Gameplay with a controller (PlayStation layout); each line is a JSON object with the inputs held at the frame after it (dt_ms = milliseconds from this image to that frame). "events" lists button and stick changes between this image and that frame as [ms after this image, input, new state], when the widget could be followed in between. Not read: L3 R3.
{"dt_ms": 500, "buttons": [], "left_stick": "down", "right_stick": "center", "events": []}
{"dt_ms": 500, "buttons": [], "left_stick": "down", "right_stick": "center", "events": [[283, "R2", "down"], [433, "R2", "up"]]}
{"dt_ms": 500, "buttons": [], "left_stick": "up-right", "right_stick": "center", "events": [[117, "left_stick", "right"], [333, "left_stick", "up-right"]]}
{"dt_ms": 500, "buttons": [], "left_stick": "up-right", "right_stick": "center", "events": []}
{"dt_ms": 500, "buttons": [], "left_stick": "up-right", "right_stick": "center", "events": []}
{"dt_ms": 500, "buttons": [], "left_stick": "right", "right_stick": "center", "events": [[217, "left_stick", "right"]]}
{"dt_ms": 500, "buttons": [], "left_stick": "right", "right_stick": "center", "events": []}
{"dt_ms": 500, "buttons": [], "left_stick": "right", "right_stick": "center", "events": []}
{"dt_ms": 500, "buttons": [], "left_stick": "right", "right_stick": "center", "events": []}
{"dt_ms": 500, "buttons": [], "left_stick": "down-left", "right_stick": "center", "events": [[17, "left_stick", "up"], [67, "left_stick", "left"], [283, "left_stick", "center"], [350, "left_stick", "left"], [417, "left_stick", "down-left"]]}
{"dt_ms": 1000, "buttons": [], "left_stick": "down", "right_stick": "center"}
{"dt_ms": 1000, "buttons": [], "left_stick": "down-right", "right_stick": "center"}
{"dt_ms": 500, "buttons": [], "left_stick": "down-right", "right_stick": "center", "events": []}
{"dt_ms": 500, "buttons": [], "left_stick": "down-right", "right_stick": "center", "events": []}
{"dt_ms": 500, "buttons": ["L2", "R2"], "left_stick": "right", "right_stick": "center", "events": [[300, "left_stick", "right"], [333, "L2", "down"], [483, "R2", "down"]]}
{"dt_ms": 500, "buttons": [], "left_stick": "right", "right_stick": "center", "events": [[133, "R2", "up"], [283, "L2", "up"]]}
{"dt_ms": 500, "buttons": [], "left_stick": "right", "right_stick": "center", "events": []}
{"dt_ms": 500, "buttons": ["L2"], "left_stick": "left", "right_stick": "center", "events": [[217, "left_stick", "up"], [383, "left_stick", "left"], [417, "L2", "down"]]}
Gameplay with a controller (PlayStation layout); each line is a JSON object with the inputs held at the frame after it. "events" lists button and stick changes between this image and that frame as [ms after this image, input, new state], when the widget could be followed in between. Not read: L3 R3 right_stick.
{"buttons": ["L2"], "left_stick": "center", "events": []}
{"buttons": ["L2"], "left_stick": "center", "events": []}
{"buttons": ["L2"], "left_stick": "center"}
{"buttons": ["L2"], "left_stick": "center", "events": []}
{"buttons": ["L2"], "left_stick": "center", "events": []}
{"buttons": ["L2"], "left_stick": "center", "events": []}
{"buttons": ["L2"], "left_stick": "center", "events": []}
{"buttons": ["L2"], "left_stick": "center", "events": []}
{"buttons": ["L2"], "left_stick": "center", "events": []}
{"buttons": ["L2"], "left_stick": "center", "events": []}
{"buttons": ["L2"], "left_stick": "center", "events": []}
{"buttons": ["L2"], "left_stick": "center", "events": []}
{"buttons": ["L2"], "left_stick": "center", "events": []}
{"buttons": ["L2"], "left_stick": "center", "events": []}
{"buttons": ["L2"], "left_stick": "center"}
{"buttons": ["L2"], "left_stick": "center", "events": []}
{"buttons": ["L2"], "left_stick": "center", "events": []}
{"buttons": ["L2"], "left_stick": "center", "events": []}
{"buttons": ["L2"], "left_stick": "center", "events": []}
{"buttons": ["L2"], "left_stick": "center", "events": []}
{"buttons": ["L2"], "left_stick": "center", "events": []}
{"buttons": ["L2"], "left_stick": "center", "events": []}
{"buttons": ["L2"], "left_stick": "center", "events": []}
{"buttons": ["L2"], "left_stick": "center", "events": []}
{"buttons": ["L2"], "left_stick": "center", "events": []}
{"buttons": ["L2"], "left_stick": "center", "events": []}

┄┄┄┄┄┄

» Exercise objective
Every record above is to be transcribed exactly as written.

» Expected output
Gameplay with a controller (PlayStation layout); each line is a JSON object with the inputs held at the frame after it (dt_ms = milliseconds from this image to that frame). "events" lists button and stick changes between this image and that frame as [ms after this image, input, new state], when the widget could be followed in between. Not read: L3 R3.
{"dt_ms": 500, "buttons": [], "left_stick": "down", "right_stick": "center", "events": []}
{"dt_ms": 500, "buttons": [], "left_stick": "down", "right_stick": "center", "events": [[283, "R2", "down"], [433, "R2", "up"]]}
{"dt_ms": 500, "buttons": [], "left_stick": "up-right", "right_stick": "center", "events": [[117, "left_stick", "right"], [333, "left_stick", "up-right"]]}
{"dt_ms": 500, "buttons": [], "left_stick": "up-right", "right_stick": "center", "events": []}
{"dt_ms": 500, "buttons": [], "left_stick": "up-right", "right_stick": "center", "events": []}
{"dt_ms": 500, "buttons": [], "left_stick": "right", "right_stick": "center", "events": [[217, "left_stick", "right"]]}
{"dt_ms": 500, "buttons": [], "left_stick": "right", "right_stick": "center", "events": []}
{"dt_ms": 500, "buttons": [], "left_stick": "right", "right_stick": "center", "events": []}
{"dt_ms": 500, "buttons": [], "left_stick": "right", "right_stick": "center", "events": []}
{"dt_ms": 500, "buttons": [], "left_stick": "down-left", "right_stick": "center", "events": [[17, "left_stick", "up"], [67, "left_stick", "left"], [283, "left_stick", "center"], [350, "left_stick", "left"], [417, "left_stick", "down-left"]]}
{"dt_ms": 1000, "buttons": [], "left_stick": "down", "right_stick": "center"}
{"dt_ms": 1000, "buttons": [], "left_stick": "down-right", "right_stick": "center"}
{"dt_ms": 500, "buttons": [], "left_stick": "down-right", "right_stick": "center", "events": []}
{"dt_ms": 500, "buttons": [], "left_stick": "down-right", "right_stick": "center", "events": []}
{"dt_ms": 500, "buttons": ["L2", "R2"], "left_stick": "right", "right_stick": "center", "events": [[300, "left_stick", "right"], [333, "L2", "down"], [483, "R2", "down"]]}
{"dt_ms": 500, "buttons": [], "left_stick": "right", "right_stick": "center", "events": [[133, "R2", "up"], [283, "L2", "up"]]}
{"dt_ms": 500, "buttons": [], "left_stick": "right", "right_stick": "center", "events": []}
{"dt_ms": 500, "buttons": ["L2"], "left_stick": "left", "right_stick": "center", "events": [[217, "left_stick", "up"], [383, "left_stick", "left"], [417, "L2", "down"]]}
Gameplay with a controller (PlayStation layout); each line is a JSON object with the inputs held at the frame after it. "events" lists button and stick changes between this image and that frame as [ms after this image, input, new state], when the widget could be followed in between. Not read: L3 R3 right_stick.
{"buttons": ["L2"], "left_stick": "center", "events": []}
{"buttons": ["L2"], "left_stick": "center", "events": []}
{"buttons": ["L2"], "left_stick": "center"}
{"buttons": ["L2"], "left_stick": "center", "events": []}
{"buttons": ["L2"], "left_stick": "center", "events": []}
{"buttons": ["L2"], "left_stick": "center", "events": []}
{"buttons": ["L2"], "left_stick": "center", "events": []}
{"buttons": ["L2"], "left_stick": "center", "events": []}
{"buttons": ["L2"], "left_stick": "center", "events": []}
{"buttons": ["L2"], "left_stick": "center", "events": []}
{"buttons": ["L2"], "left_stick": "center", "events": []}
{"buttons": ["L2"], "left_stick": "center", "events": []}
{"buttons": ["L2"], "left_stick": "center", "events": []}
{"buttons": ["L2"], "left_stick": "center", "events": []}
{"buttons": ["L2"], "left_stick": "center"}
{"buttons": ["L2"], "left_stick": "center", "events": []}
{"buttons": ["L2"], "left_stick": "center", "events": []}
{"buttons": ["L2"], "left_stick": "center", "events": []}
{"buttons": ["L2"], "left_stick": "center", "events": []}
{"buttons": ["L2"], "left_stick": "center", "events": []}
{"buttons": ["L2"], "left_stick": "center", "events": []}
{"buttons": ["L2"], "left_stick": "center", "events": []}
{"buttons": ["L2"], "left_stick": "center", "events": []}
{"buttons": ["L2"], "left_stick": "center", "events": []}
{"buttons": ["L2"], "left_stick": "center", "events": []}
{"buttons": ["L2"], "left_stick": "center", "events": []}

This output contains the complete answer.